(Instructions for the task): Could you print exactly the lines of the listing below, starting at the line that has "2 1 2 8 2 1" and ending at the line that has "184,419 176,407C172,401 168,397", and only those lines?

(Records for this exercise):
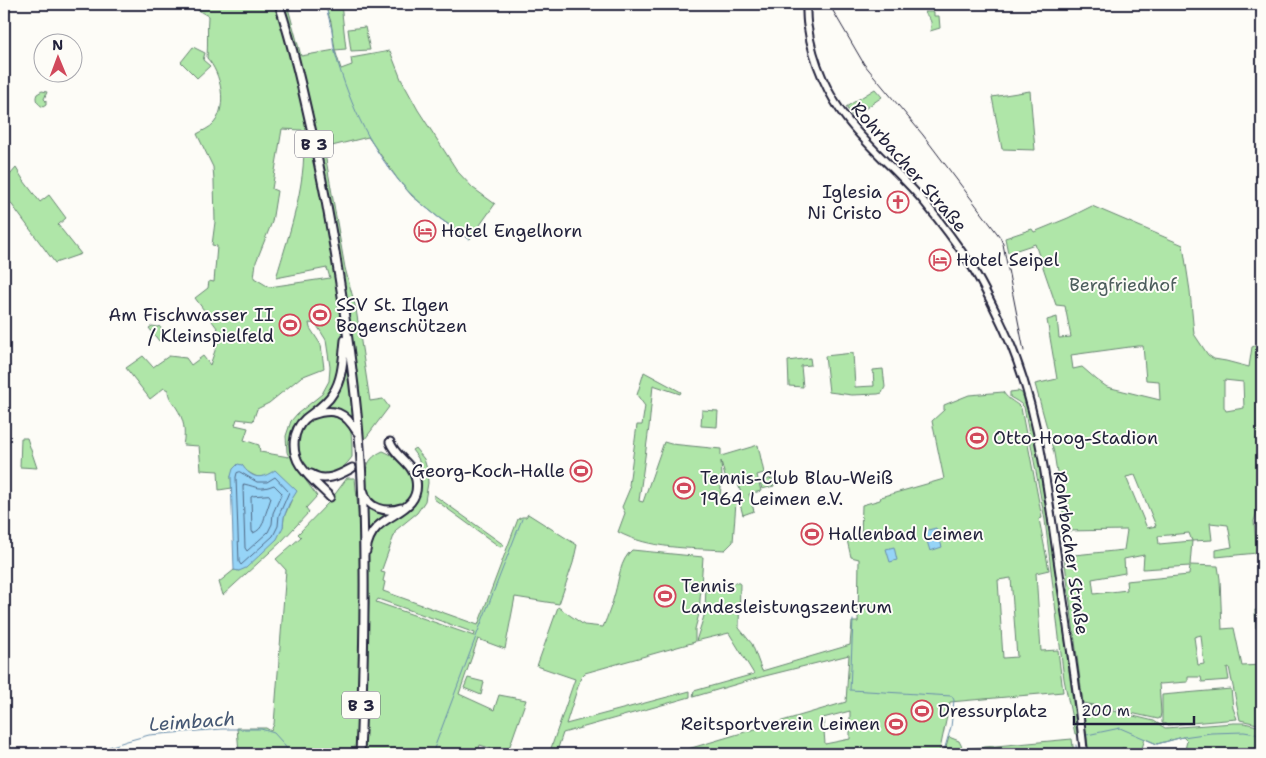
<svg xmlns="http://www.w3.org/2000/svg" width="1266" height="758" font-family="'Shantell Sans',sans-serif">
<rect width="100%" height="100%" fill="#fdfcf7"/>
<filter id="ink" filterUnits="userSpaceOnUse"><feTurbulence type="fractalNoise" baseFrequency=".02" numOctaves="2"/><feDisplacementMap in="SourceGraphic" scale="10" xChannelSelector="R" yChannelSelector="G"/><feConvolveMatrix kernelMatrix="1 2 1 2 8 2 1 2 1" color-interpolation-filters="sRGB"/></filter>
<g filter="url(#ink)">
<path fill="#afe6a8" stroke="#688472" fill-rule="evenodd" d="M187,4H276L297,80L320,183L336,277L342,333L341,355L338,372L333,388L323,401L304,415L298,421L293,429L291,436L292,450L299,471L317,496L306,508L309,512L281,542L223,595L219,582L234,570L239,571L283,527L284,517L294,494L266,477H257L246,471L242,465L231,476L232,488L219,490L218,471L201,470L199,446L183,445C186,431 184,419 176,407C172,401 168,397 168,390L164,388L150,399L126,368L143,356L153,367L169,356L186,358L191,365L203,356L210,365L218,342L223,336L195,298L208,288L209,281L214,282L217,246L212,245L215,222L214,181L213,167L197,134C202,131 210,128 214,123C228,106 221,73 207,58C208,43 207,30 208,16ZM282,129L302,130C310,175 289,234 276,278L327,268L330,278L269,287L254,278L256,262L272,222L277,191L272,189ZM309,323L316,324L326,340L330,367L329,381L322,394L297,414L291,421L286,436L287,452L289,457L260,452L259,445L244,440L248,428L235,425L237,419L253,421L257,409L269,403L301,377L324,368L321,345L310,328Z
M282,4H287L301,56L335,50L331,22L325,4H341L346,49L335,50L341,69L352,65L351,58L390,51L401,79L418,110L458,172L473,188L495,204L470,239L439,218L412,196L399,181L368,137L324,148L345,268L356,309L370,401L383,399L389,407L362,443L355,359L341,269L333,225Z
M924,12H934V16H939L940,28L930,31C933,21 930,19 924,12Z
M365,27L370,50L351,51L348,29Z
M193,47L205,53L203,60L210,66L197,78L181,62Z
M875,89L882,97L853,117L846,107Z
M42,91L47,92L44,99L46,101V105L43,107C38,104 34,100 37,94Z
M1030,91L1035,150L1002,149L992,97Z
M16,168L24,181L40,202L49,195L66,218L58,225L81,254L55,263L4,194V177L8,172L10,175Z
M1092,206L1183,245L1190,291L1194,334L1208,355L1214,359L1226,361L1249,367L1252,347L1262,343V511L1257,512L1254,521L1257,553L1216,557V550L1232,547L1228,525L1210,523L1212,540L1192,541L1190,565L1218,566L1220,579L1222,629L1234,628L1242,666L1262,665V725L1240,720L1229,667L1227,668L1229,680L1202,682L1201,677H1188V682L1160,684L1159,683L1161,713L1160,718L1158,719L1094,705L1083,703L1064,556L1124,550L1127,530L1066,531L1054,453L1035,384L1057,379L1047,320L1057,317L1059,338L1071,337L1065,306L1056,305L1035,244L1008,253L1005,238L1032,229L1034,232L1068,218ZM1137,346H1143L1146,380L1159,381L1160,400L1107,387L1097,380L1082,367L1073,369L1071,355ZM1224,380L1243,382L1244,408L1226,411L1224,407ZM1135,475L1156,526L1147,528L1126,477ZM1189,533L1192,541L1159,544L1158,536ZM1144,555L1143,569L1190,566L1189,575L1126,581L1127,590L1094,594L1092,579L1125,573L1124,559ZM1201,635L1204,664L1198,665L1194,637Z
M152,326L158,327L159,326L164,332L163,337L159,341L149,328Z
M346,350L353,416V422L320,409L327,404Z
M853,353L855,387L874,386L873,370L883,369L885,387L882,393L878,394L852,395L829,392L825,356Z
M810,358L811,365L801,366L803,387L789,386L788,361Z
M644,372L681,392L680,394L653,385L649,427L639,501L643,502L664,442L671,444L721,449V456L758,445L764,473L757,475L761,491L749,494L754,511L743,515L738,497L742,496L737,481L727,484L721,461L722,477L720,497L733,498L736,502L733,542L725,550C689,548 650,549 618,532L625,513L622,507L630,488L629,485L637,425H642L645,406L637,395Z
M1018,391L1022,393L1032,426L1037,448L1063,623L1077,734H1075L1064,679L1045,520L1024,407C1021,403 1015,400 1010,397V392Z
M1003,392C1009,401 1016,402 1021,408L1042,518L1039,519L1049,570L1036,573L1041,651L1058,650L1063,692L950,702L939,754H688V749L846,702L849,655L761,677L693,697L694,691L754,674L729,633L696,641L705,613L706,582L740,583L739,628L752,644L762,671L850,645L852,622H858L859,559L851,557L847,540L861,536L862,505L880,500L881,497L944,479L932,421L944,410V405L969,395ZM1011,578L1017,657L1003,658L998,580ZM850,711V721L845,722L846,725H850V739L825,744L823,718Z
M702,410L718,411L717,427L701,426Z
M323,415C334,415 349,421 351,433C352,441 352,449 352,457C316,507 276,442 308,420C312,417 318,416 323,415Z
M21,438H27L37,468L20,467Z
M415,448L424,459L427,469L428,483L425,501L417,513L396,530L381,572L385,573L383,581L385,582L383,591L478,625L518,519L522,517H526L528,514L577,545L573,563L559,604L515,597L505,649L478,639L459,694L494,710L499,695L526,700L507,754L480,745L477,754H363L369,602L368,561L369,547L379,528L418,497L421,488V468L418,458L412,450ZM378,599L475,633L474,636L376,602Z
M383,451C391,454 403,462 408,469C421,486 410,508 389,508C385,507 380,507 377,505C373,503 370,498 366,495C365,476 362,460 383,451Z
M347,478H355L359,520L360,626V658L356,754H238L239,752L237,728H266L271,731L274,724L286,570L276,559L301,537L298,534L330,501Z
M772,478L774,486L762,489L760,482Z
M434,495L504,545L503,546L500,547L434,499Z
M365,502C373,512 382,515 394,513L366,539Z
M632,550L703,557L699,614L695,629V642L585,673L581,677L566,724L690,691V697L563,733L556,754H549L575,679L537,666L558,607L584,625L603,627C608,616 612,604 615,593C619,579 620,560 632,550Z
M1255,610H1262V628H1256Z
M468,678L484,682L481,695L464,688Z
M1231,689L1233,708L1237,719L1168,725L1162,723V695Z
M1088,705L1154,721L1165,728L1234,723H1244L1262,727V754H1184L1187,741L1183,737L1157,744L1145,739L1140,754H1123V753H1126L1127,749L1122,748L1118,754H1113L1112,753H1110V754H1089L1083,708L1084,707Z
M949,737L959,741L963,749L1072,739L1074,754H944Z"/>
<path fill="#96d4f7" stroke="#688dac" d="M238,464L242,465C252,479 261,480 275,470L297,491L289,504L284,517L283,527L277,539L246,568L239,571L234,570L231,476L233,469Z
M936,528L942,547L930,551L924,531Z
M894,547L897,560L890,562L886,549Z"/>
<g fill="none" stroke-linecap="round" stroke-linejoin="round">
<path stroke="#506986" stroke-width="1" d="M240,472L257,482H267L275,477L289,492L279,515L278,526L273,536L241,565L239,562L236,477L237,473Z
M244,484C258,487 259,491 274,485L282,493L273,513L272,524L268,532L247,551L245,548L243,487Z
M269,495L271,498C270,502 268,506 267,510C263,520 264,529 253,533L252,531L251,497L253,496Z"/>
<path stroke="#688dac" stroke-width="1" d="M325,4C327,12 330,21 332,30C333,38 333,47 336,56C350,106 373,154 409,192C427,210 448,225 469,239
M853,620L850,690L952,696L954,700L951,727L943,754
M1087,735L1120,728L1157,744L1183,737L1211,733L1244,732L1262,735
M1076,745L1077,754
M88,754L127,741L149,735L222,729H261L274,733L283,743L290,754
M432,754L477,634L522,519"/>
<g stroke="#22223b" stroke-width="10">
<path id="secondary" d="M806,4C807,12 806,20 808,28C813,62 828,96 849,122C872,151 902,175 925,203C942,224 958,245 972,267C984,286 994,308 1004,329C1039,405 1047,488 1059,570C1068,631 1078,693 1084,754"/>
</g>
<g stroke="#22223b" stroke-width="11">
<path id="primary" d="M279,4C293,47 303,92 313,137C328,206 340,276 349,347C355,391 360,435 362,480C366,571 364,663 360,754
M312,415C334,407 345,412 357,432
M311,474C325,483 339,475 352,468
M364,492C367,509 387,513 401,508
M330,497C320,487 308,477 300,465C291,451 292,431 305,419C315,411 327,404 333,393C343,378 343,357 345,340
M366,551C367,543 371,533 377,527C392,512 421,508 416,480C413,463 395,457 390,442"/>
</g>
<use href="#secondary" stroke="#fdfcf7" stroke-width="6"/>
<use href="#primary" stroke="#fdfcf7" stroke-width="7"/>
<path stroke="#22223b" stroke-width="1" d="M829,4L864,64L923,135L1000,237L1003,244L1024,351"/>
</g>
</g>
<defs>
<g id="church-ring" transform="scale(1.125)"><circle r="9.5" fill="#fdfcf7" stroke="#d1495b" stroke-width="1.5"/><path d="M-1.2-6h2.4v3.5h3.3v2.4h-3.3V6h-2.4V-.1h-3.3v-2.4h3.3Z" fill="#d1495b"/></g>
<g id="hotel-ring" transform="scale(1.125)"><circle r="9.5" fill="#fdfcf7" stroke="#d1495b" stroke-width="1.5"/><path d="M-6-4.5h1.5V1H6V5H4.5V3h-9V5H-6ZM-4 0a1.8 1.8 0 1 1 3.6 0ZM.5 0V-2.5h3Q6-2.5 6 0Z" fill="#d1495b"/></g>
<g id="stadium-ring" transform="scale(1.125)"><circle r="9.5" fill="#fdfcf7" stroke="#d1495b" stroke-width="1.5"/><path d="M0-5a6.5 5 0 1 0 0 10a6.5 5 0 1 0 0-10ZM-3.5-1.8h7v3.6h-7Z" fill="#d1495b"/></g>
</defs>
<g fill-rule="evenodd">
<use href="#church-ring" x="898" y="202"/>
<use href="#hotel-ring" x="425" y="231"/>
<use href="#hotel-ring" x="940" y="260"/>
<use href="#stadium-ring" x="320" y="315"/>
<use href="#stadium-ring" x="290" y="325"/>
<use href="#stadium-ring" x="977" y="438"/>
<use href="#stadium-ring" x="581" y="471"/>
<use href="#stadium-ring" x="684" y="488"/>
<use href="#stadium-ring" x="812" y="534"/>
<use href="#stadium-ring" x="665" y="596"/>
<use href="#stadium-ring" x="922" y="711"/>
<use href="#stadium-ring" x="896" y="724"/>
</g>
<g text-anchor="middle" stroke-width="4" stroke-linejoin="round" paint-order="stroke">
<g fill="#fdfcf7" stroke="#646373" stroke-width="1">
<rect x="295" y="130.5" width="38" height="27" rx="4"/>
<rect x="342" y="691.5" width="38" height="27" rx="4"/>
</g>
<g font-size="16" font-weight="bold" fill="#22223b">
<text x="314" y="150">B 3</text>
<text x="361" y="711">B 3</text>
</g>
<g font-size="18" fill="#22223b" stroke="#fdfcf7">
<text transform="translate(909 167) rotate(49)" y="6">Rohrbacher Straße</text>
<text transform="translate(1071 553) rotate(82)" y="6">Rohrbacher Straße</text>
</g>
<g font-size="18" fill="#22223b" stroke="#fdfcf7" text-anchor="start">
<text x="882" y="198" text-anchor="end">Iglesia<tspan x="882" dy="21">Ni Cristo</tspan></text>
<text x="441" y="237">Hotel Engelhorn</text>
<text x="956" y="266">Hotel Seipel</text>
<text x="336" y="311">SSV St. Ilgen<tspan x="336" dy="21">Bogenschützen</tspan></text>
<text x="274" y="321" text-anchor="end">Am Fischwasser II<tspan x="274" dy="21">/ Kleinspielfeld</tspan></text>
<text x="993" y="444">Otto-Hoog-Stadion</text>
<text x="565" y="477" text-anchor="end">Georg-Koch-Halle</text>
<text x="700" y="484">Tennis-Club Blau-Weiß<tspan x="700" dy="21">1964 Leimen e.V.</tspan></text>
<text x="828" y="540">Hallenbad Leimen</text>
<text x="681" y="592">Tennis<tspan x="681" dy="21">Landesleistungszentrum</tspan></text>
<text x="938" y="717">Dressurplatz</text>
<text x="880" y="730" text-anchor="end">Reitsportverein Leimen</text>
</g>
<g font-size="18" fill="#4c5d5c" stroke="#fdfcf7">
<text x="1123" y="291">Bergfriedhof</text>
</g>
<g font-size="19" font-style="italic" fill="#455773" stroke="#fdfcf7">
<text transform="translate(192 721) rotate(-4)" y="7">Leimbach</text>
</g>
</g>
<rect width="1266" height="758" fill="none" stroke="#fdfcf7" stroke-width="20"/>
<rect x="10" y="10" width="1246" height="738" fill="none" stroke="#22223b" stroke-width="2" filter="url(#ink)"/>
<g transform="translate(58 58) rotate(359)"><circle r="24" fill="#fdfcf7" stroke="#a5a5ac"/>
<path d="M0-4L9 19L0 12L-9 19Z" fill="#d1495b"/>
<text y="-8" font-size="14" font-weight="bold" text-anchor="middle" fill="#22223b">N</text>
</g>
<path d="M1074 716v8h120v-8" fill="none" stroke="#22223b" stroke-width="2.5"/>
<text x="1081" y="716" font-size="15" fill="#22223b" stroke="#fdfcf7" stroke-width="4" paint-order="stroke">200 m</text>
</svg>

(Result below):
<filter id="ink" filterUnits="userSpaceOnUse"><feTurbulence type="fractalNoise" baseFrequency=".02" numOctaves="2"/><feDisplacementMap in="SourceGraphic" scale="10" xChannelSelector="R" yChannelSelector="G"/><feConvolveMatrix kernelMatrix="1 2 1 2 8 2 1 2 1" color-interpolation-filters="sRGB"/></filter>
<g filter="url(#ink)">
<path fill="#afe6a8" stroke="#688472" fill-rule="evenodd" d="M187,4H276L297,80L320,183L336,277L342,333L341,355L338,372L333,388L323,401L304,415L298,421L293,429L291,436L292,450L299,471L317,496L306,508L309,512L281,542L223,595L219,582L234,570L239,571L283,527L284,517L294,494L266,477H257L246,471L242,465L231,476L232,488L219,490L218,471L201,470L199,446L183,445C186,431 184,419 176,407C172,401 168,397 168,390L164,388L150,399L126,368L143,356L153,367L169,356L186,358L191,365L203,356L210,365L218,342L223,336L195,298L208,288L209,281L214,282L217,246L212,245L215,222L214,181L213,167L197,134C202,131 210,128 214,123C228,106 221,73 207,58C208,43 207,30 208,16ZM282,129L302,130C310,175 289,234 276,278L327,268L330,278L269,287L254,278L256,262L272,222L277,191L272,189ZM309,323L316,324L326,340L330,367L329,381L322,394L297,414L291,421L286,436L287,452L289,457L260,452L259,445L244,440L248,428L235,425L237,419L253,421L257,409L269,403L301,377L324,368L321,345L310,328Z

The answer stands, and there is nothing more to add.